Marshes crisscrossed by countless river channels, scrubland dense with rockroses, and dunes of glistening white lie side by side in a remarkably varied tract of wilderness in southern Spain. Together with pine woods, lakes and cork oak groves, they make up the Coto Donana National Park, an area of more than 190sq miles (500sq km) at the mouth of the Guadalquivir River.
Coto Donana is one of Europe’s most important wildlife havens. It is the home of rare and endangered species such as the Spanish imperial eagle and the lynx, and the temporary home of many migratory birds, especially wildfowl from Scandinavia and Russia.
Donana begins where the Atlantic Ocean laps a beach of golden sands. Behind the beach rise, dunes of soft white sand pitted with depressions called Carrales that fill with water in spring. They look for all the world like Saharan oases, except that pine trees have taken the place of waving palms.
Beyond the dunes id Coto Donana proper – woods, lakes and scrubland that was once the hunting ground of the dukes of Medina Sidonia and Spanish kings. The name Donana comes from Dona Ana, the wife of the seventh duke. This duke made a notable, though reluctant, contribution to history as the commander of the Spanish Armada, a task he had tried to avoid by telling his king that he suffered from sea sickness.

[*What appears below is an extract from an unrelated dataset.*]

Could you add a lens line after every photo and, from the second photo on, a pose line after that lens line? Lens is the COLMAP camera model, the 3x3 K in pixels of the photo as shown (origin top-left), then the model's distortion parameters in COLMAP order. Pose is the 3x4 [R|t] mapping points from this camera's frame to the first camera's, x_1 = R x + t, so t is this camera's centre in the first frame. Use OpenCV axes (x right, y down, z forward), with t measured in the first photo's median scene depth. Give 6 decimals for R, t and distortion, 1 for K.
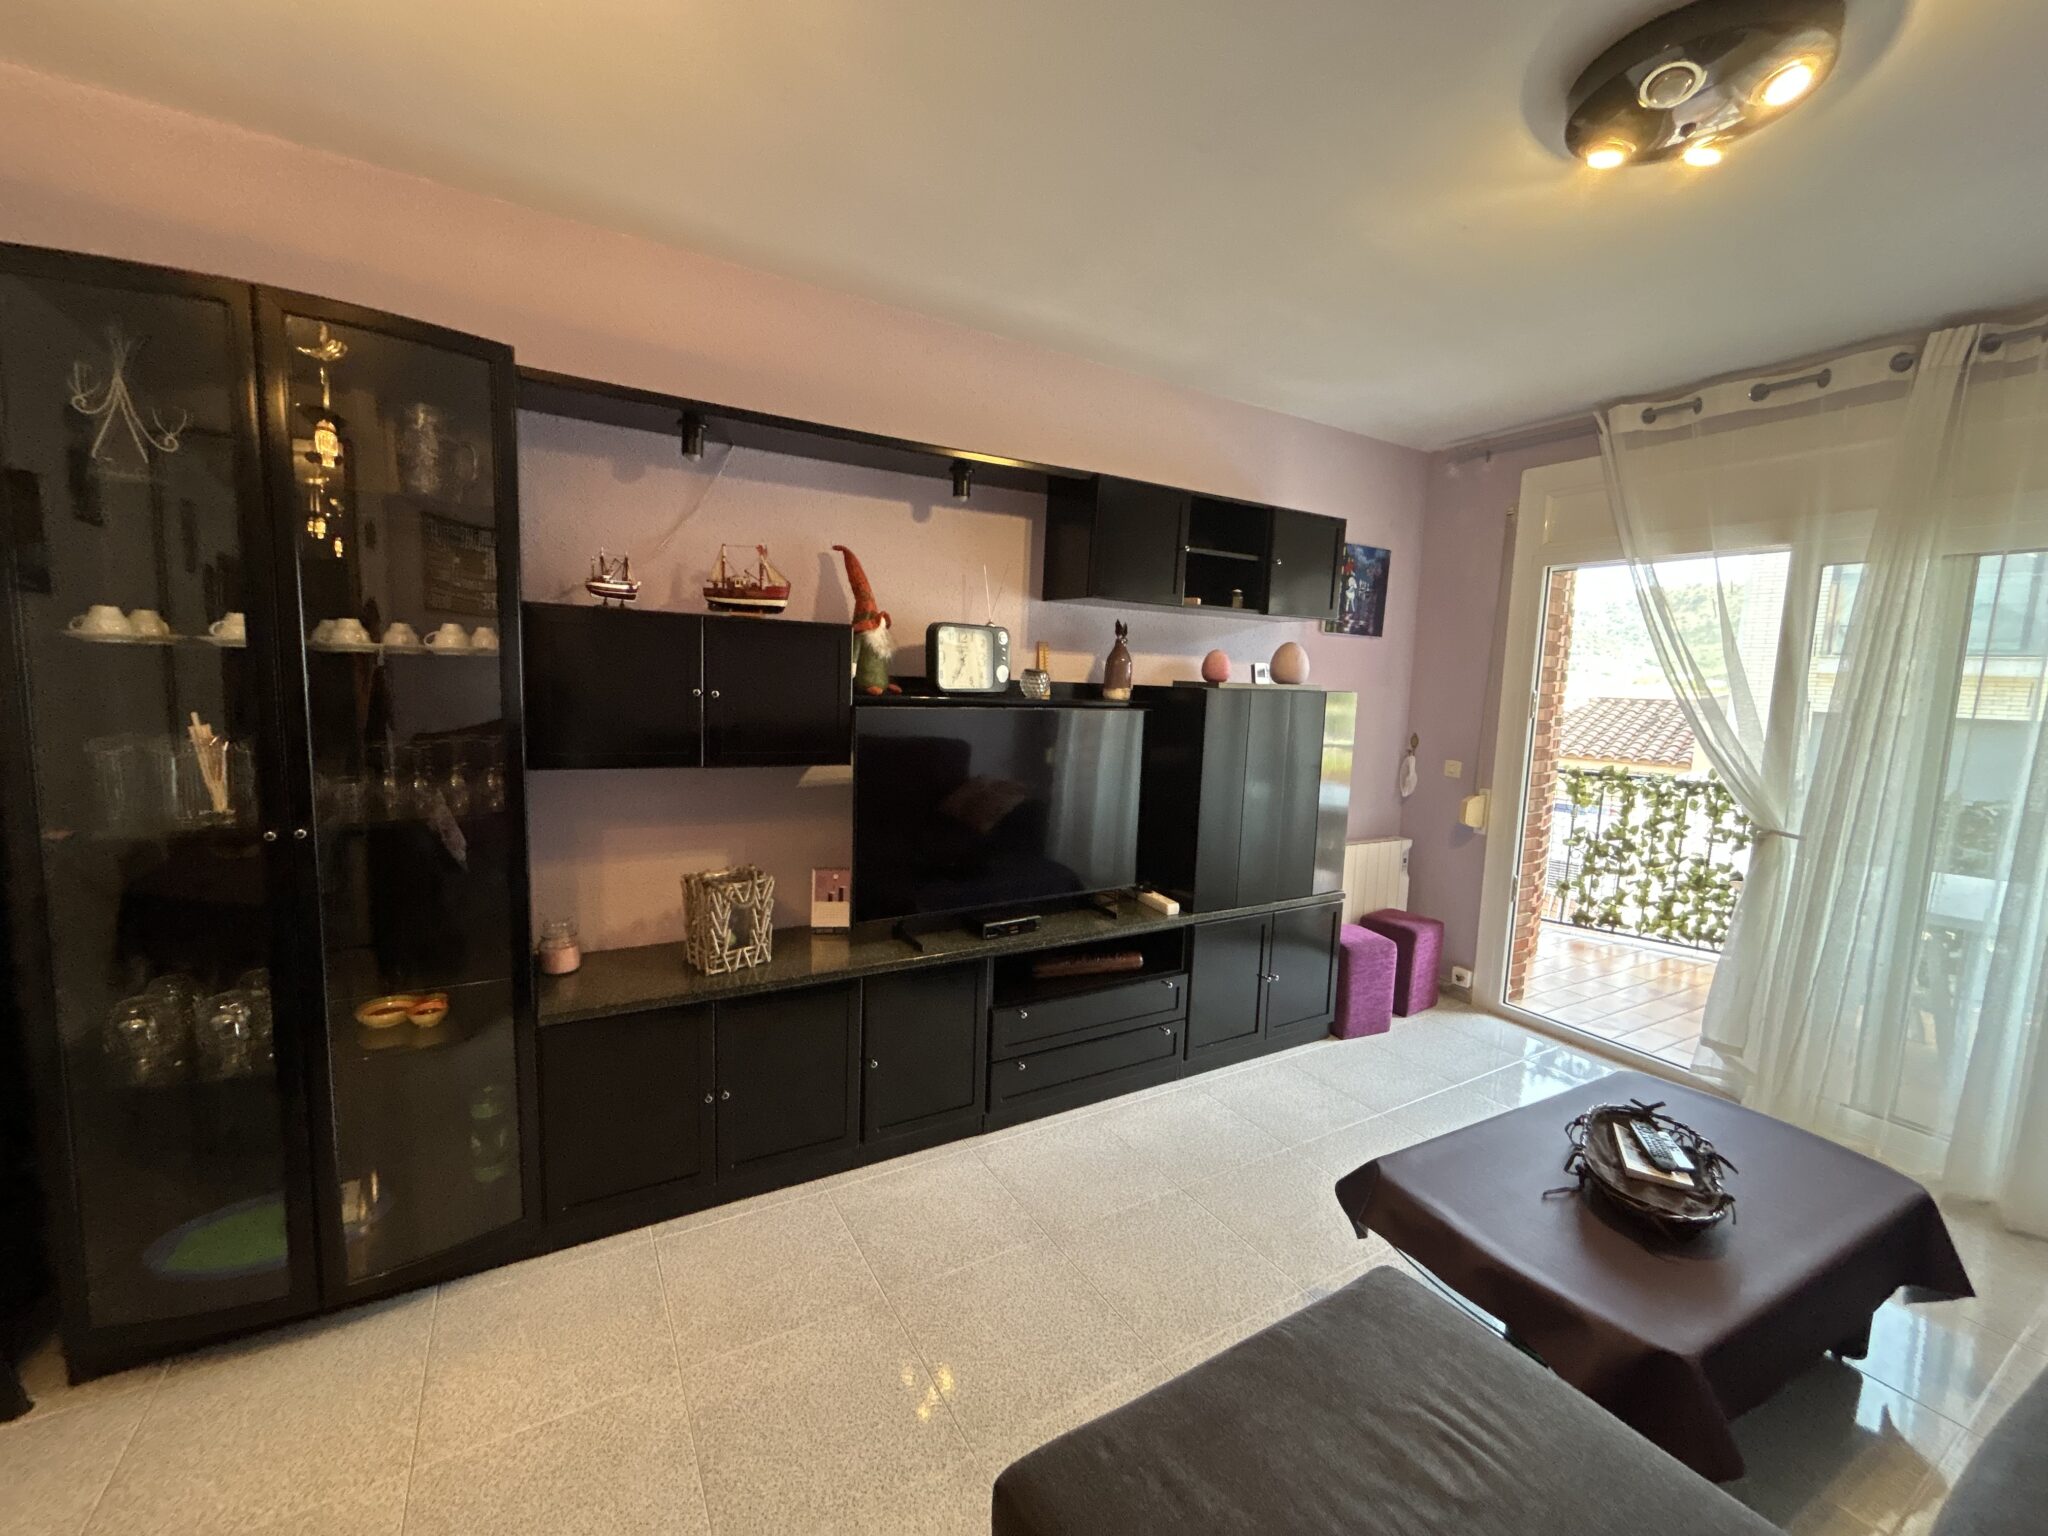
lens RADIAL K [[832.3, 0, 1026.8], [0, 832.3, 767.1], [0, 0, 1]] dist [-0.001093, 0.000501]
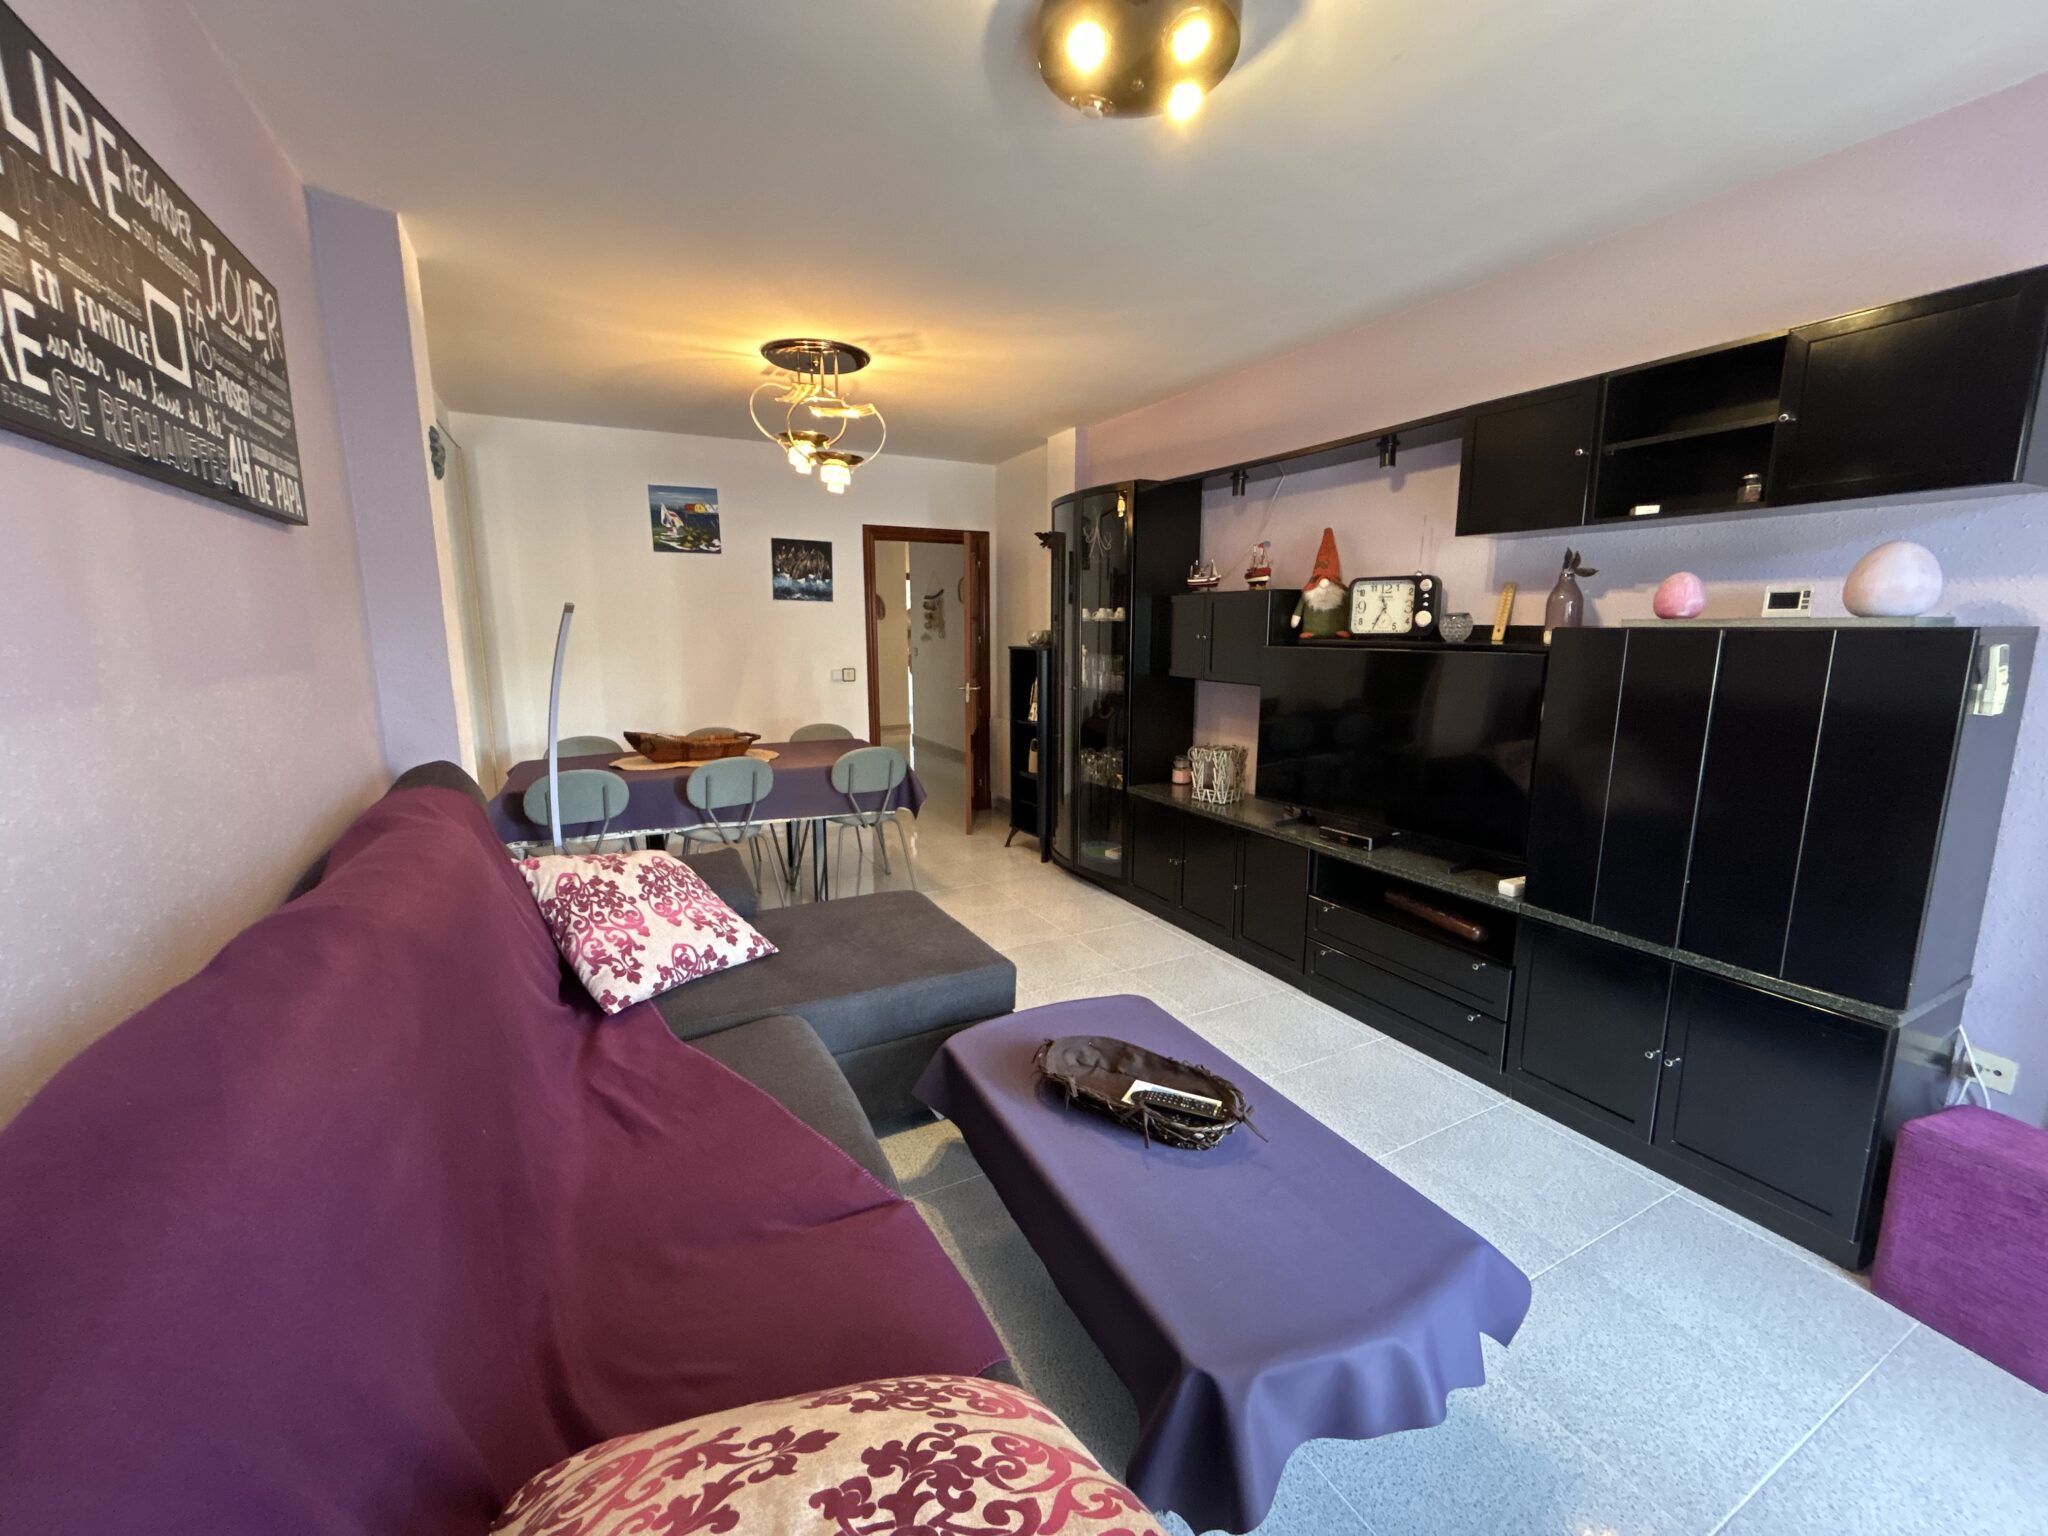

The painter Francisco Goya also visited Donana as the guest of his patron, and perhaps lover, the Dutchess of Alba, who owned the estate at the end of the 18th century. The Duchess was the subject of two of Goya’s finest portraits, and may also have been the model for his painting The Naked Maja.
In Donana’s stone-pine woodlands, imperial eagles nest in the trees’ strong branches. Each pair of Imperial eagles needs its hunting territory of about 19sq miles (50sq km). There is an old story that it fills other birds with such terror that they commit suicide – a flamingo seeing an eagle approaching becomes so panic-stricken that it folds its wings and plunges to its death.
Among the pine woods are lakes of several colours. Charco del Toro has black water, and the water of Santa Olalla is emerald green. Shellfish that live there are food for the lordly flamingos and contain a substance that gives the birds’ plumage its pink colour.
In Coto Donana’s scrubland, a carpet of yellow-flowered rockroses gives way in places to dense jungles of heather and brambles. Colonies of spoonbills, herons and storks nest in groves of cork oaks, and lynxes take refuge in the hollow boles of the older trees.
Beyond the woods and scrubland lie Las Marismas, ‘the marshes’, a seemingly endless swamp where birds congregate in vast numbers. The entire area is flooded from autumn to early summer, forming one of Europe’s largest lakes. The marsh is a stopover for more than 200 species of bird which pass over the nearby Strait of Gibraltor while migrating between Africa and northern Europe. This narrow stretch of water is particularly useful to heavy birds such as storks. Their soaring flight needs the rising currents of warm air that occur on land.
Then, under the fierce summer sun, the wetlands dry out until large tracts become concrete-hard mud. Migrant birds move on, and vultures feed on animals that have died of thirst.
The wildlife of Coto Donana is under threat. The waters of the marsh are being siphoned off for irrigation and industry, and they could dry up, Migrant birds filling the sky over endless marshes may well become a thing of the past.